This is the second story in four days that Fox News has run about Cuomo’s tanking ratings, which must be deeply enjoyable to them. Not because (or just because) Cuomo’s a competitor but because CNN media reporters like Brian Stelter and Oliver Darcy seem to devote 80 percent of their time tracking Fox’s foibles. “What’s Fox up to today?” is practically its own bureau within Jeff Zucker’s network.
What Fox is up to today, it turns out, is chronicling the ratings demise of the dimmer of the two Cuomo brothers. Might not see much Stelter/Darcy coverage-of-the-coverage on that.
Last week Ed speculated that part of the reason for CNN’s cratering primetime ratings was a backlash to Chris driven by the wider backlash to his brother. I was skeptical of that; more likely, it seemed to me, was that Chris was simply being swept along by the receding tide as viewers tuned out after a year of gripping daily chaos in the news. But after reading this, I’m beginning to wonder. *Is* Chris getting cold-shouldered by viewers who found his pattycake interviews with Andrew last summer nauseating in hindsight, if not at the time?
CNN’s “Cuomo Prime Time” averaged 1.31 million viewers during the week of March 15, the show’s smallest total since it averaged 1.3 million viewers during the week of March 2, 2020 – days before coronavirus rocked America as the NBA shut down, actor Tom Hanks tested positive for the virus, and then-President Donald Trump addressed the nation about the virus from the Oval Office.
“Cuomo Prime Time” finished 2020 with a yearly average of 1.8 million viewers, making it CNN’s most-watched program. However, the left-wing CNN show has dropped roughly half a million nightly viewers since then.
“Cuomo Prime Time” also struggled among the key demographic of adults age 25-to-54, averaging only 307,000 viewers for its worst performance since the week of Feb. 24, 2020 among the group most coveted by advertisers.
Last week “Cuomo Prime Time” was down *65 percent* from its ratings the week of Biden’s inauguration, a moment when CNN was spiking due to heavy news interest among the public.
I’m willing to believe that Andrew’s misfortunes are partly driving Chris’s misfortunes. For instance, the latest national polling about the former is … not great:
Andrew’s gone from a net approval among Democrats of +20 in late February to -16 now. Maybe that’s bleeding over into Chris’s audience. But if so … tell me how, exactly. Why would viewers blame Chris for their upset with Andrew?

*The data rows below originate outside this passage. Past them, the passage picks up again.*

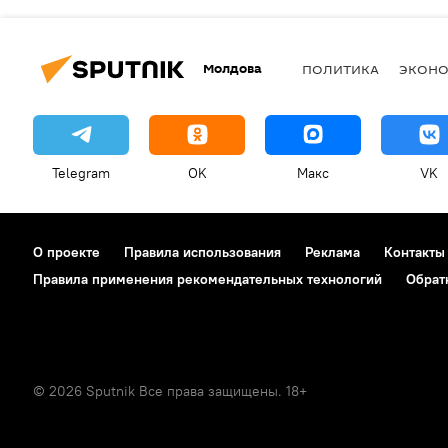
Молдова
ПОЛИТИКА
ЭКОН
Telegram
OK
Макс
VK
О проекте
Правила использования
Реклама
Контакты
Правила применения рекомендательных технологий
Обрат
© 2026 Sputnik Все права защищены. 18+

And before you answer, remember this graphic from Variety that Ed posted last week:
Double yikes, if advertising $$ is your thing. pic.twitter.com/jSTKp5AaOm
— Noah Rothman (@NoahCRothman) March 12, 2021
Anderson Cooper, the 8 p.m. host who leads into Cuomo’s show, lost a greater share of total viewers and viewers in the key demo than Cuomo did between early December and early March. If anything, Cooper may have been dragging Cuomo down slightly. Plus, color me skeptical that the average cable news viewer has the sort of long memory about a host’s transgressions that partisan news junkies like you and I do. How many of Chris’s viewers remembered lately that he did softball interviews with his brother last year, at a moment when every Democrat in the country was cooing over Andrew’s pandemic leadership? Of that percentage, what percentage is so angry at Chris for that now that they simply can’t bear to watch his show anymore? Can’t be much.
An alternate possibility is that some people have stopped watching Cuomo’s show because they know he’s been banned by CNN from covering his brother’s problems and thus they have to look elsewhere for information about that. But I’m skeptical about that too. The Andrew Cuomo scandal-rama has dragged on for weeks and isn’t so gripping that it’s receiving saturation coverage anywhere, including righty media which has a partisan motive to follow it. Realistically, how many “Cuomo Prime Time” viewers are so engrossed by Andrew’s troubles that they can’t bear to watch an hour of news in primetime if they know up front that they won’t hear about it?
I think Chris’s ratings woes are more simply explained. His “brand” as a journalist/commentator was criticizing Trump and Republicans and the appetite for that among his target audience is much less voracious than it used to be now that the threat has been removed. Cuomo has also spent a ton of time on the pandemic, with Anthony Fauci a recurring guest, but anxiety about that has also begun to abate after a year as vaccinations increase and cases fall. Those two subjects were Cuomo’s two “specialties” and the public just isn’t hungry for them right now. Maybe that’ll change as Trump finally reemerges.